Dans les années 2000, chef d'Ennahdha, il prône l'opposition frontale au régime de Ben Ali. En 2011, il regagne la Tunisie après la chute du régime de Ben Ali. Jusqu'à la victoire d'Ennahda aux élections, il déclare ne pas être candidat à la présidentielle, mais en juillet 2012, on le retrouve président du nouveau bureau exécutif quand Moncef Marzouki devient président de la République,
Roland Jacquard fait de Rached Ghannouchi un "inspirateur " d'actes violents commis au nom de l'islamisme qui refuse de se déclarer ouvertement : « Selon la plupart des services de renseignement occidentaux, ces prédicateurs, qui inspirent la conduite de la nébuleuse islamique, mais qui refusent de s'affirmer en tant que chefs, sont aujourd'hui au nombre de six : Omar Abdul Rahmane, Mohamed Hussein Fadlallah, Rachid Ghannouchi, Gulbulddine Hekmatyar, Hassan Al-Tourabi et le mollah Omar "
Valls amis en garde contre la montée d'un "fascisme islamique" dans les pays du Printemps arabe, Libye, Tunisie et Egypte

C'était au lendemain de l'assassinat de l'opposant Chokri Belaïd, tué par balles le 6 février à Tunis. Chokri Belaïd, gauche marxiste et panarabe, avait vivement critiqué la poussée de l'islam intégriste en Tunisie, s'en prenant aux promoteurs d'un "projet salafiste servant un plan de déstabilisation américano-qatari-sioniste" et reprochant au parti Ennahda au pouvoir sa complaisance à l'égard de ces mouvements extrémistes.
"Ennahda, les Frères musulmans, Al-Qaïda: Manuel Valls a mis tout le monde dans le même sac et, ce faisant, a montré qu'il ne comprenait rien à l'islam. À l'inverse, les Allemands, les Britanniques, les Américains y parviennent et savent que l'islam n'est pas uniforme et comporte des radicaux, des modérés, et que nous sommes à la tête des composantes modérées", a déclaré M. Ghannouchi.
"Oui, nous nous sentons insultés. Il suffit de se promener pour constater que la mosquée est ouverte, que les bars et les plages sont ouverts", a-t-il ajouté.
Les propos de M. Valls avaient suscité l'indignation des partisans d'Ennahda, illustrée par le slogan "France dégage" lors de dernières manifestations pro-islamistes.
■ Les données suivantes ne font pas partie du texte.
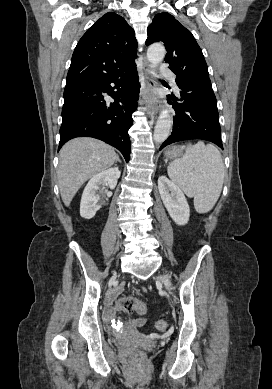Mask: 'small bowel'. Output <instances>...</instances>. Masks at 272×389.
<instances>
[{"label": "small bowel", "instance_id": "1", "mask_svg": "<svg viewBox=\"0 0 272 389\" xmlns=\"http://www.w3.org/2000/svg\"><path fill=\"white\" fill-rule=\"evenodd\" d=\"M117 293H118V291L114 292L113 295L109 298V300H108V305L111 304V302L113 301V299H114V297H115V295H116ZM108 313H109L110 315L113 313V309H112L110 306H109V308H108ZM143 322H144L143 319H139V320L135 321V324H142Z\"/></svg>", "mask_w": 272, "mask_h": 389}]
</instances>
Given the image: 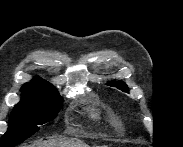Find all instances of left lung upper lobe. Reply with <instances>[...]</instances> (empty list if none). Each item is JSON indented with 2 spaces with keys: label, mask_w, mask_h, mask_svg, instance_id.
<instances>
[{
  "label": "left lung upper lobe",
  "mask_w": 183,
  "mask_h": 147,
  "mask_svg": "<svg viewBox=\"0 0 183 147\" xmlns=\"http://www.w3.org/2000/svg\"><path fill=\"white\" fill-rule=\"evenodd\" d=\"M109 86L112 87H116L120 90H122L123 92H128V87L125 83L121 82V81H111L109 83H107Z\"/></svg>",
  "instance_id": "1"
}]
</instances>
VOIR et ENTENDRE le ministre de l'Intérieur de F. Hollande:

Ghannouchi a par ailleurs estimé que le nouveau chef du gouvernement tunisien, l'islamiste Ali Larayedh, est un "militant connu pour sa modération  [autant que peut l'être Ennahda] et ses bonnes relations avec toutes les composantes de la classe politique".
 "Je pense que la Tunisie est entrée depuis vendredi dans une nouvelle ère pour la réalisation des objectifs de la révolution", a-t-il assuré. "Nous prévoyons pour cette année la rédaction d'une nouvelle loi électorale, d'une nouvelle Constitution, l'élection d'une nouvelle Assemblée, d'un nouveau président. Il se peut que les élections se tiennent à l'automne prochain", a-t-il dit.
Les tractations se poursuivent pour la composition d'un nouveau gouvernement en Tunisie
Le pays est toujours enlisé dans une grave crise politique et sociale, aggravée par l'assassinat de Chokri Belaïd. Le ministre de l'Intérieur Ali Larayedh, islamiste "modéré", a été désigné vendredi après la démission d'Hamadi Jebali, dont la proposition de former un gouvernement de technocrates indépendants avait été rejetée par son propre parti Ennahda, toujours.
La vie politique est quasiment paralysée depuis des mois, faute de consensus à l'Assemblée nationale constituante sur la future Constitution, en cours de rédaction depuis 16 mois.